I didn’t think he heard or believed a thing I said, so I reassured him. “You see at this moment how much more important your hair is to you than the house? Wouldn’t you give up the house if you could have your hair back with no menace of it falling out?” I think he sketched a nod, but cocked his head again with no answer for me. “Look, you must calm down and wait for real things to happen in the right time, then you’ll see what attitude to take to remedy whatever afflicts you. Don’t precipitate any act that you may regret later or make some loved one cry for you. Didn’t you learn from your past? Enjoy this backyard. Sit on the ground. Close your eyes and breathe. Think of nothing, think of yourself as a piece of the whole universe, a sacred important piece. Hold in this position for three minutes at least. That will calm you and help you to go through hard time or not. Today you’re not sure if you will lose your hair, so don’t worry with that at this moment,” I said, looking at the time on my cellular. 3:30. “I have to go, Americus. Follow me to my car.”

Three days later, the phone rang. “Hello, Joey? This is Ignacio. How are you?” I heard an urgency in Americus’ brother’s voice.

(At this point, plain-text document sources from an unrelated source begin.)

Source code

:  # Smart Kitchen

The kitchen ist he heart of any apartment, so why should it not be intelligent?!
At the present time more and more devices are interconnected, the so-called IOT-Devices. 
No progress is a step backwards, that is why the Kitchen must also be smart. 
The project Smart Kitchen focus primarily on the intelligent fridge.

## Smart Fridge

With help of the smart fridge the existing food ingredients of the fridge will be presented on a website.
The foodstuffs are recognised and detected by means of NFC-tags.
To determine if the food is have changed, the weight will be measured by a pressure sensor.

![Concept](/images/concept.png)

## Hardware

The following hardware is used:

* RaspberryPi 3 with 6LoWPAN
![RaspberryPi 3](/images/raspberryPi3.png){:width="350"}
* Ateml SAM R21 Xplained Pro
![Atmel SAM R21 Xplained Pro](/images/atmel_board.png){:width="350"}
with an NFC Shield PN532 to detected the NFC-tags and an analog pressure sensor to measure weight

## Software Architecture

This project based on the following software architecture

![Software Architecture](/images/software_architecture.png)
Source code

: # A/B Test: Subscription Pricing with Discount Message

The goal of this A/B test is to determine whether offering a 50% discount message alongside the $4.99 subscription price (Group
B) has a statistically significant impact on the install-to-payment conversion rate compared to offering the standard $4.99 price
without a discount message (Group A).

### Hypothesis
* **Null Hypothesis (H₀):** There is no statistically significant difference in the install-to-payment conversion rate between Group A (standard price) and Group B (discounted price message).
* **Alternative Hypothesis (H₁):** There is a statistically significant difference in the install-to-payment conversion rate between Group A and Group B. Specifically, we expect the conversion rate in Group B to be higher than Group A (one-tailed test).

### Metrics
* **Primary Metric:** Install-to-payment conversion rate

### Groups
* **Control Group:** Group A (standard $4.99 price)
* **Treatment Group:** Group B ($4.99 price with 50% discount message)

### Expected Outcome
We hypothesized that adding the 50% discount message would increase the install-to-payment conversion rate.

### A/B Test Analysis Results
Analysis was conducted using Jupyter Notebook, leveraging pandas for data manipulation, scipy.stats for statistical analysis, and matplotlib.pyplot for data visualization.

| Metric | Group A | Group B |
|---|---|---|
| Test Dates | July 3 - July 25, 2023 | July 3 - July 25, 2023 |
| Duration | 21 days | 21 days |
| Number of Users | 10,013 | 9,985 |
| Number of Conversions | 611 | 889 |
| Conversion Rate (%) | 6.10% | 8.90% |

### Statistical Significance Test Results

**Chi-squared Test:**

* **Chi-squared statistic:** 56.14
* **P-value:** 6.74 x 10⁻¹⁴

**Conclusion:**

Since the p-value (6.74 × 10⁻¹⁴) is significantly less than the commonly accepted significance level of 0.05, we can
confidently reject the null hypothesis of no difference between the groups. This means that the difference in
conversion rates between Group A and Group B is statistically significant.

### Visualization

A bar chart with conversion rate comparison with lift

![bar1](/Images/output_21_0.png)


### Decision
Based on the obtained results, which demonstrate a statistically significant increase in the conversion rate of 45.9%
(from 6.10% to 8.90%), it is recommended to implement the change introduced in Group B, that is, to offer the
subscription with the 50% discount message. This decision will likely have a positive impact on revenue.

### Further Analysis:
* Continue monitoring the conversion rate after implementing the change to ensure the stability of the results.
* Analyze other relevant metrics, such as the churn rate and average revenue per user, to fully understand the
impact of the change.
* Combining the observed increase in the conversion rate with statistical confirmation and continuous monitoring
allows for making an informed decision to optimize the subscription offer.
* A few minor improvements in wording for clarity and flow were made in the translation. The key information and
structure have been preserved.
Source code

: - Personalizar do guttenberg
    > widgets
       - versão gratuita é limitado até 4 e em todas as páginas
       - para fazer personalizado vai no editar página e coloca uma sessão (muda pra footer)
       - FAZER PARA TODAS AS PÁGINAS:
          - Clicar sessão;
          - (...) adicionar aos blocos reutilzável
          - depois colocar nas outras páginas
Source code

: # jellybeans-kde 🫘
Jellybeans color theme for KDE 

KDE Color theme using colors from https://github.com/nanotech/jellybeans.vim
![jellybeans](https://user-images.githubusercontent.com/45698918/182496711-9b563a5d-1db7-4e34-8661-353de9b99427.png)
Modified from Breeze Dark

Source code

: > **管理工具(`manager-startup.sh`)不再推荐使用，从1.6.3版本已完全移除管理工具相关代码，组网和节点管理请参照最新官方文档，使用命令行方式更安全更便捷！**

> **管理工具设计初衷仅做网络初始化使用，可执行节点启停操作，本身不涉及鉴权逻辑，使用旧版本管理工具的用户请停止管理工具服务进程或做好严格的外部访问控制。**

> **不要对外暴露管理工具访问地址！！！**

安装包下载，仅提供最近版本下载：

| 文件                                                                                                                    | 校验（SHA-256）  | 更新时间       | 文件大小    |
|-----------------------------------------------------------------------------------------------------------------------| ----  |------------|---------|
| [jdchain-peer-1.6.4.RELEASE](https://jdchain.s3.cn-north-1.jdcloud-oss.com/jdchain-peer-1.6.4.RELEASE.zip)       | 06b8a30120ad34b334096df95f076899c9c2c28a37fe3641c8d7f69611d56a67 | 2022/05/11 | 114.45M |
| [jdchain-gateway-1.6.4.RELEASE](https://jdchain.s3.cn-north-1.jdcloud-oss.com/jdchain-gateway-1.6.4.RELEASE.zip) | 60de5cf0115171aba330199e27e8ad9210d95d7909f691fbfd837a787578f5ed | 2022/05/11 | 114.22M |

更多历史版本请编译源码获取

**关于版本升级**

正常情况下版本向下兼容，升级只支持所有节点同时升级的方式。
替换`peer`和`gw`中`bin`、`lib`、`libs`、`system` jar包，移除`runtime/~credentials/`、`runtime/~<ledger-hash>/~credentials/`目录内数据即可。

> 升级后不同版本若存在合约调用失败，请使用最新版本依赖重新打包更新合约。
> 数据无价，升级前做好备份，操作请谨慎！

“O! Hi, Ignacio. I’m doing great. You?”
“Terrible! My brother was found hanged this morning. When mom buzzed for her six o’clock kidney medication, he didn’t come. She sensed something terrible could happen to her if her medication was not perhaps administered at the usual time, so she called 911. Americus left a note for you:
“I couldn’t take it, Joey, and sent myself to oblivion. I precipitate against my life too. One thing I learned in this life, I was coward to live, but not coward to die. You talked so deeply true when visiting me three days ago. I meditated. I was calm for a while, but the old anxiety took me, and I felt peace isn’t for a tired and vicious soul like mine unless you’d be around me night and day, for your voice pretty much comforted me. I know you were tired as hell of my nonsense through this life. Forgive me whatever I did to annoy you. I also know of your loyalty to me. I was glad I encountered you. You’re right. A million dollar house is not worth any exchange for well being.”